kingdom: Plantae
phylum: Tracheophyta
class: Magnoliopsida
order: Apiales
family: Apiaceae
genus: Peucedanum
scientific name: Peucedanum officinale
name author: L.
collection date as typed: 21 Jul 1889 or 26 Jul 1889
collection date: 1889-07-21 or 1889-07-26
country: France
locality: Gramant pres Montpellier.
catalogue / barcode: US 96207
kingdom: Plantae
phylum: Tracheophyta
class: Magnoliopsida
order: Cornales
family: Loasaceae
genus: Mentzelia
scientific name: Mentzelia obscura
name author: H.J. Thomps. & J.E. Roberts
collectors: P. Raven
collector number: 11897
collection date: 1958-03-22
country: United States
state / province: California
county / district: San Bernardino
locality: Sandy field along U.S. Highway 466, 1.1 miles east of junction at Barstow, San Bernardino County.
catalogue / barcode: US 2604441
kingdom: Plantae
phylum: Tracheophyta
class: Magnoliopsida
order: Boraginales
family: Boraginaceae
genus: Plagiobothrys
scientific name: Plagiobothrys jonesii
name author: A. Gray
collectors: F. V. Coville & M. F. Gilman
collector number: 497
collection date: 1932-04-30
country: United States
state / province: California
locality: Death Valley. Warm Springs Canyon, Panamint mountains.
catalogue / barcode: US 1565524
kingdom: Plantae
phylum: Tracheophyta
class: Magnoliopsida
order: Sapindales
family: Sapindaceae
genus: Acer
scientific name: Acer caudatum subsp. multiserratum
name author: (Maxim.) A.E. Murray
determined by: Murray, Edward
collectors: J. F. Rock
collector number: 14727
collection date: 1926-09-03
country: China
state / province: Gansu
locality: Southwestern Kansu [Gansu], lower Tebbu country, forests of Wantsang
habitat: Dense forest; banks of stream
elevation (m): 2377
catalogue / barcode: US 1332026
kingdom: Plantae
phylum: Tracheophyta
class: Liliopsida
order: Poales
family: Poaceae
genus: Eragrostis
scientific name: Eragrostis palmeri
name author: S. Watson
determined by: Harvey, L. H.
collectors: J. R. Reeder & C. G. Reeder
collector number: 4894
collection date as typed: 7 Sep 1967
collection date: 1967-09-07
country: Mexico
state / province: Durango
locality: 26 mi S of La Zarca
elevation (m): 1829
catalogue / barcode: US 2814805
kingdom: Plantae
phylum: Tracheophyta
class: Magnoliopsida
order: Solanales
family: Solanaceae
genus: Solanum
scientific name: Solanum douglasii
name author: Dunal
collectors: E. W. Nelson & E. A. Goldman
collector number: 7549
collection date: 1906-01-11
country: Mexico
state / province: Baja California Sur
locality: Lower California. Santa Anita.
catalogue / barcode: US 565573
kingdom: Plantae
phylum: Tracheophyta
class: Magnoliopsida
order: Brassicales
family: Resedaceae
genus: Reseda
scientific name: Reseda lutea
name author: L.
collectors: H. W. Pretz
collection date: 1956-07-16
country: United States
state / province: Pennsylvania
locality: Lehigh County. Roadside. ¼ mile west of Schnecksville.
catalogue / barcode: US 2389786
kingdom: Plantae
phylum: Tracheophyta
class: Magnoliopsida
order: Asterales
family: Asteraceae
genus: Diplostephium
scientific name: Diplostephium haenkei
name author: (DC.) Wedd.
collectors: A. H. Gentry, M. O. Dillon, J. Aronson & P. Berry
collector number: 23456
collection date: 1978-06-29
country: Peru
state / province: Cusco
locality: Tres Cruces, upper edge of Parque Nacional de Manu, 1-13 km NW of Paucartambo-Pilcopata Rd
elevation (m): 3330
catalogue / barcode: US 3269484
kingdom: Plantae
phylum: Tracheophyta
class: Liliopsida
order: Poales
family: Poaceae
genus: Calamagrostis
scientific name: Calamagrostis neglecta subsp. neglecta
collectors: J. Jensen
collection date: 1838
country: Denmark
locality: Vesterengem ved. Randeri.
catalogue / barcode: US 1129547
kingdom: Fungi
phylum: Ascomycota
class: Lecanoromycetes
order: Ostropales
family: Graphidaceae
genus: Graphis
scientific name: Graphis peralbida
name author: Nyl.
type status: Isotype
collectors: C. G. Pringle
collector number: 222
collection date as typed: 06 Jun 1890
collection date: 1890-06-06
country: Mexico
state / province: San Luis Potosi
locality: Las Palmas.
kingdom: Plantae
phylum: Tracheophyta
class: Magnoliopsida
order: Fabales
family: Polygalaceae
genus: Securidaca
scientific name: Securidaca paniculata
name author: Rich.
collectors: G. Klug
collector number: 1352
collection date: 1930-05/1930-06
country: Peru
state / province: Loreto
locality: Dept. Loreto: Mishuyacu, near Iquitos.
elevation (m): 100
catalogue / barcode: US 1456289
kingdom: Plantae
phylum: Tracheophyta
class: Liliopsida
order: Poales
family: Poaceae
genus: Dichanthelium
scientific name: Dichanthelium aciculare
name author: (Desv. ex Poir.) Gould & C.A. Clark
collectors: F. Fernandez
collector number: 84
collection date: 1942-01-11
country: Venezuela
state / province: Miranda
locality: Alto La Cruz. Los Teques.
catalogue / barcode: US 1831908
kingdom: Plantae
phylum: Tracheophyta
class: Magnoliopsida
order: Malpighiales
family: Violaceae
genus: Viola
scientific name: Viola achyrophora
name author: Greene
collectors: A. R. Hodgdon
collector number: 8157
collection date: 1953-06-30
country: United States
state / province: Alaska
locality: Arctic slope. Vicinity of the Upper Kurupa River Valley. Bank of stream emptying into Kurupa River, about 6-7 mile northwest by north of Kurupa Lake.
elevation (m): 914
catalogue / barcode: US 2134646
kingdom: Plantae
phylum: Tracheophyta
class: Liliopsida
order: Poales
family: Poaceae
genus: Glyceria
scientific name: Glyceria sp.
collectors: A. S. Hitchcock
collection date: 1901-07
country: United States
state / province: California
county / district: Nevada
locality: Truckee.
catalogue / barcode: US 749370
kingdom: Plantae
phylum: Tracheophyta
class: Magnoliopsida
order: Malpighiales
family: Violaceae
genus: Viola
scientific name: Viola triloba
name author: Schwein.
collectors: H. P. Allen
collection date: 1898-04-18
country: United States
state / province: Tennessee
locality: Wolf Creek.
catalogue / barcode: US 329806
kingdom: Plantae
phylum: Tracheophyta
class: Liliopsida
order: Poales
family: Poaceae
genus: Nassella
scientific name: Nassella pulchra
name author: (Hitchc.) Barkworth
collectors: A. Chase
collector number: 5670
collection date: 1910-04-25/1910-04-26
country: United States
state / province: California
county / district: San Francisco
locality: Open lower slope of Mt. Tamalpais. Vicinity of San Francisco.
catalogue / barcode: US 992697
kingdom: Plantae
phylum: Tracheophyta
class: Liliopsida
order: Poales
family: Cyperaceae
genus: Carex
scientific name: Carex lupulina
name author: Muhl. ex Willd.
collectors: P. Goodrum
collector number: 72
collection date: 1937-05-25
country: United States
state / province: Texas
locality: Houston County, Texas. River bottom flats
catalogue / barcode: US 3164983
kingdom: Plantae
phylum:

==================================================

Task to carry out:
Reproduce every item above with "locality" renamed to "site" throughout, changing nothing else.

Worked answer:
kingdom: Plantae
phylum: Tracheophyta
class: Magnoliopsida
order: Apiales
family: Apiaceae
genus: Peucedanum
scientific name: Peucedanum officinale
name author: L.
collection date as typed: 21 Jul 1889 or 26 Jul 1889
collection date: 1889-07-21 or 1889-07-26
country: France
site: Gramant pres Montpellier.
catalogue / barcode: US 96207
kingdom: Plantae
phylum: Tracheophyta
class: Magnoliopsida
order: Cornales
family: Loasaceae
genus: Mentzelia
scientific name: Mentzelia obscura
name author: H.J. Thomps. & J.E. Roberts
collectors: P. Raven
collector number: 11897
collection date: 1958-03-22
country: United States
state / province: California
county / district: San Bernardino
site: Sandy field along U.S. Highway 466, 1.1 miles east of junction at Barstow, San Bernardino County.
catalogue / barcode: US 2604441
kingdom: Plantae
phylum: Tracheophyta
class: Magnoliopsida
order: Boraginales
family: Boraginaceae
genus: Plagiobothrys
scientific name: Plagiobothrys jonesii
name author: A. Gray
collectors: F. V. Coville & M. F. Gilman
collector number: 497
collection date: 1932-04-30
country: United States
state / province: California
site: Death Valley. Warm Springs Canyon, Panamint mountains.
catalogue / barcode: US 1565524
kingdom: Plantae
phylum: Tracheophyta
class: Magnoliopsida
order: Sapindales
family: Sapindaceae
genus: Acer
scientific name: Acer caudatum subsp. multiserratum
name author: (Maxim.) A.E. Murray
determined by: Murray, Edward
collectors: J. F. Rock
collector number: 14727
collection date: 1926-09-03
country: China
state / province: Gansu
site: Southwestern Kansu [Gansu], lower Tebbu country, forests of Wantsang
habitat: Dense forest; banks of stream
elevation (m): 2377
catalogue / barcode: US 1332026
kingdom: Plantae
phylum: Tracheophyta
class: Liliopsida
order: Poales
family: Poaceae
genus: Eragrostis
scientific name: Eragrostis palmeri
name author: S. Watson
determined by: Harvey, L. H.
collectors: J. R. Reeder & C. G. Reeder
collector number: 4894
collection date as typed: 7 Sep 1967
collection date: 1967-09-07
country: Mexico
state / province: Durango
site: 26 mi S of La Zarca
elevation (m): 1829
catalogue / barcode: US 2814805
kingdom: Plantae
phylum: Tracheophyta
class: Magnoliopsida
order: Solanales
family: Solanaceae
genus: Solanum
scientific name: Solanum douglasii
name author: Dunal
collectors: E. W. Nelson & E. A. Goldman
collector number: 7549
collection date: 1906-01-11
country: Mexico
state / province: Baja California Sur
site: Lower California. Santa Anita.
catalogue / barcode: US 565573
kingdom: Plantae
phylum: Tracheophyta
class: Magnoliopsida
order: Brassicales
family: Resedaceae
genus: Reseda
scientific name: Reseda lutea
name author: L.
collectors: H. W. Pretz
collection date: 1956-07-16
country: United States
state / province: Pennsylvania
site: Lehigh County. Roadside. ¼ mile west of Schnecksville.
catalogue / barcode: US 2389786
kingdom: Plantae
phylum: Tracheophyta
class: Magnoliopsida
order: Asterales
family: Asteraceae
genus: Diplostephium
scientific name: Diplostephium haenkei
name author: (DC.) Wedd.
collectors: A. H. Gentry, M. O. Dillon, J. Aronson & P. Berry
collector number: 23456
collection date: 1978-06-29
country: Peru
state / province: Cusco
site: Tres Cruces, upper edge of Parque Nacional de Manu, 1-13 km NW of Paucartambo-Pilcopata Rd
elevation (m): 3330
catalogue / barcode: US 3269484
kingdom: Plantae
phylum: Tracheophyta
class: Liliopsida
order: Poales
family: Poaceae
genus: Calamagrostis
scientific name: Calamagrostis neglecta subsp. neglecta
collectors: J. Jensen
collection date: 1838
country: Denmark
site: Vesterengem ved. Randeri.
catalogue / barcode: US 1129547
kingdom: Fungi
phylum: Ascomycota
class: Lecanoromycetes
order: Ostropales
family: Graphidaceae
genus: Graphis
scientific name: Graphis peralbida
name author: Nyl.
type status: Isotype
collectors: C. G. Pringle
collector number: 222
collection date as typed: 06 Jun 1890
collection date: 1890-06-06
country: Mexico
state / province: San Luis Potosi
site: Las Palmas.
kingdom: Plantae
phylum: Tracheophyta
class: Magnoliopsida
order: Fabales
family: Polygalaceae
genus: Securidaca
scientific name: Securidaca paniculata
name author: Rich.
collectors: G. Klug
collector number: 1352
collection date: 1930-05/1930-06
country: Peru
state / province: Loreto
site: Dept. Loreto: Mishuyacu, near Iquitos.
elevation (m): 100
catalogue / barcode: US 1456289
kingdom: Plantae
phylum: Tracheophyta
class: Liliopsida
order: Poales
family: Poaceae
genus: Dichanthelium
scientific name: Dichanthelium aciculare
name author: (Desv. ex Poir.) Gould & C.A. Clark
collectors: F. Fernandez
collector number: 84
collection date: 1942-01-11
country: Venezuela
state / province: Miranda
site: Alto La Cruz. Los Teques.
catalogue / barcode: US 1831908
kingdom: Plantae
phylum: Tracheophyta
class: Magnoliopsida
order: Malpighiales
family: Violaceae
genus: Viola
scientific name: Viola achyrophora
name author: Greene
collectors: A. R. Hodgdon
collector number: 8157
collection date: 1953-06-30
country: United States
state / province: Alaska
site: Arctic slope. Vicinity of the Upper Kurupa River Valley. Bank of stream emptying into Kurupa River, about 6-7 mile northwest by north of Kurupa Lake.
elevation (m): 914
catalogue / barcode: US 2134646
kingdom: Plantae
phylum: Tracheophyta
class: Liliopsida
order: Poales
family: Poaceae
genus: Glyceria
scientific name: Glyceria sp.
collectors: A. S. Hitchcock
collection date: 1901-07
country: United States
state / province: California
county / district: Nevada
site: Truckee.
catalogue / barcode: US 749370
kingdom: Plantae
phylum: Tracheophyta
class: Magnoliopsida
order: Malpighiales
family: Violaceae
genus: Viola
scientific name: Viola triloba
name author: Schwein.
collectors: H. P. Allen
collection date: 1898-04-18
country: United States
state / province: Tennessee
site: Wolf Creek.
catalogue / barcode: US 329806
kingdom: Plantae
phylum: Tracheophyta
class: Liliopsida
order: Poales
family: Poaceae
genus: Nassella
scientific name: Nassella pulchra
name author: (Hitchc.) Barkworth
collectors: A. Chase
collector number: 5670
collection date: 1910-04-25/1910-04-26
country: United States
state / province: California
county / district: San Francisco
site: Open lower slope of Mt. Tamalpais. Vicinity of San Francisco.
catalogue / barcode: US 992697
kingdom: Plantae
phylum: Tracheophyta
class: Liliopsida
order: Poales
family: Cyperaceae
genus: Carex
scientific name: Carex lupulina
name author: Muhl. ex Willd.
collectors: P. Goodrum
collector number: 72
collection date: 1937-05-25
country: United States
state / province: Texas
site: Houston County, Texas. River bottom flats
catalogue / barcode: US 3164983
kingdom: Plantae
phylum:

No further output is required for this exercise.